Node ids should be between 1 to max number of nodes in the network. Otherwise you will get segmentation fault. So, please format your network file accordingly before your run the script. Please see the yeast-mod file inside motifMCMC for reference.

I have provided three script for making proper file format for the executable to run. To make the right format please execute the script in the following sequence:

python  check_undirected.py CA-GrQc

Please note that there is no .txt at the end of the file. the script will generate a file with UND appended at the end of the file name.

python make_connected_BFS_2.py  CA-GrQcUND.txt

The script will create a file with BFSCON appened. Basically, it will create a connected network if the original input graph is not connected.

python     make_proper_input_file_for_mcmc_sample.py  CA-GrQcUND.txtBFSCON

The above script will rearrage the node ids from 1 to maximum node id.

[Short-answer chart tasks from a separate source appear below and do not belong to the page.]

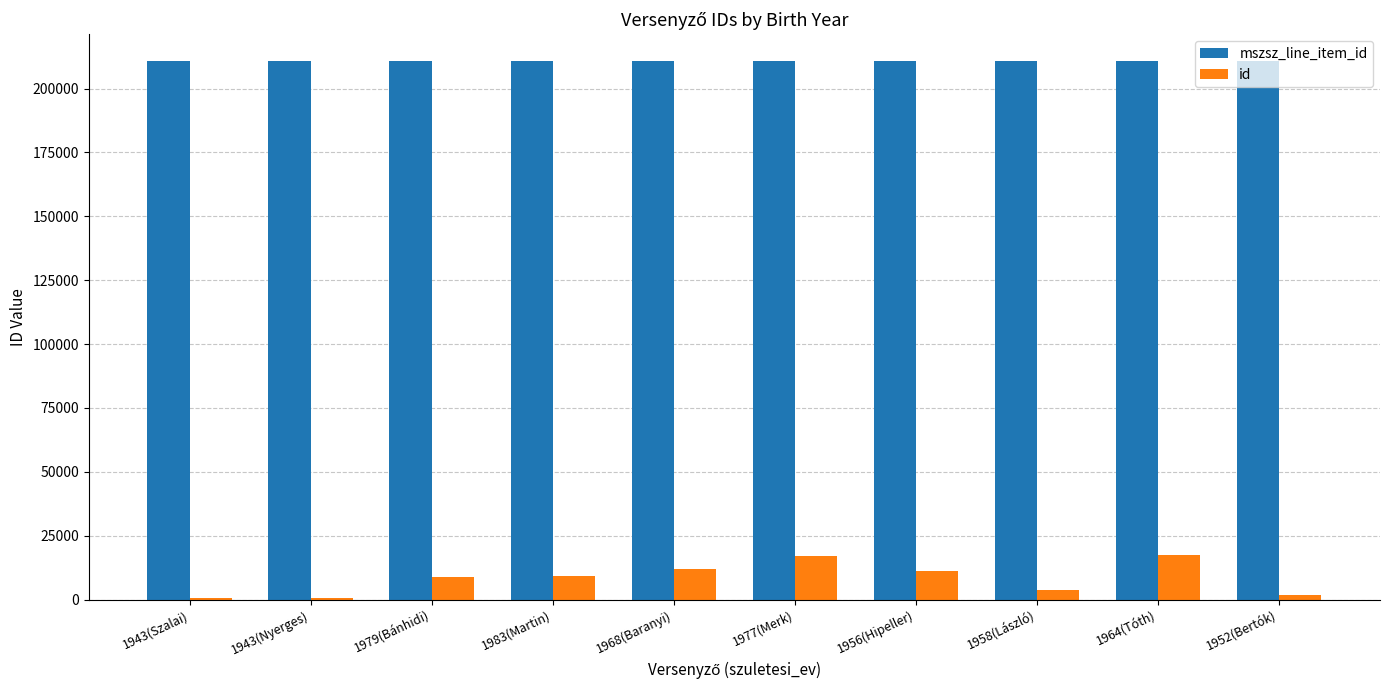

Is the value of mszsz_line_item_id at 1977(Merk) greater than the value of id at 1952(Bertók)?

Yes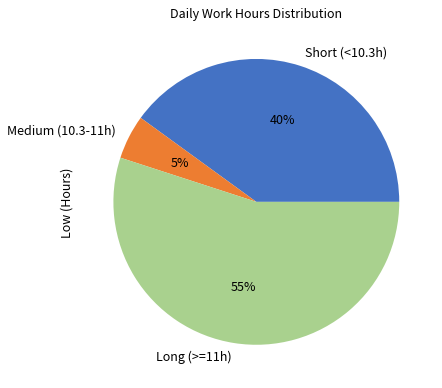

Which category has the biggest portion of the pie?

Long (>=11h)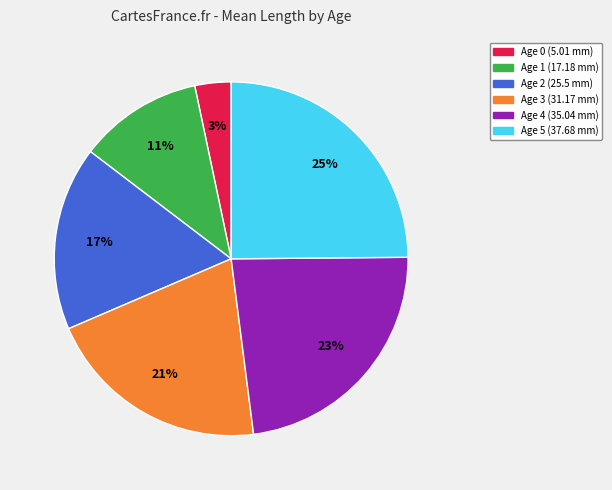

Approximately how many times larger is the value at Age 3 (31.17 mm) compared to Age 2 (25.5 mm)?

1.2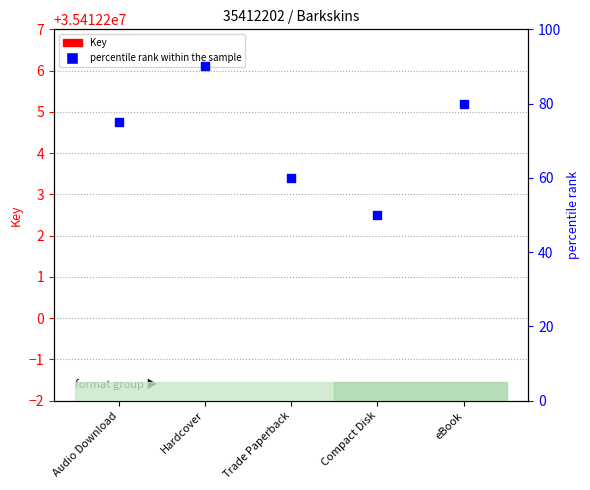

What is the total value across all series at Hardcover?

90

./motifMiner-mcmc.out  -d CA-GrQcUND.txtBFSCON-mcmc-format   -i 10000 -s 5 -q 10000 -undir 1

Installation

To make executable, please run the following command under individual folder.

make

You can run the code in following way (In this version -undir should always be 1):

./executablename -d [fileName] -i 100000 [iteration no] -s 4 [size] -q 1000 [queue size] -undir 1 [always expect undir 1]

Reference

If you are using the code for research purposes, please consider citing the following paper:

@inproceedings{saha.hasan:15*2,
  title={Finding Network Motifs Using MCMC Sampling.},
  author={Saha, Tanay Kumar and Al Hasan, Mohammad},
  booktitle={CompleNet},
  pages={13--24},
  year={2015}
}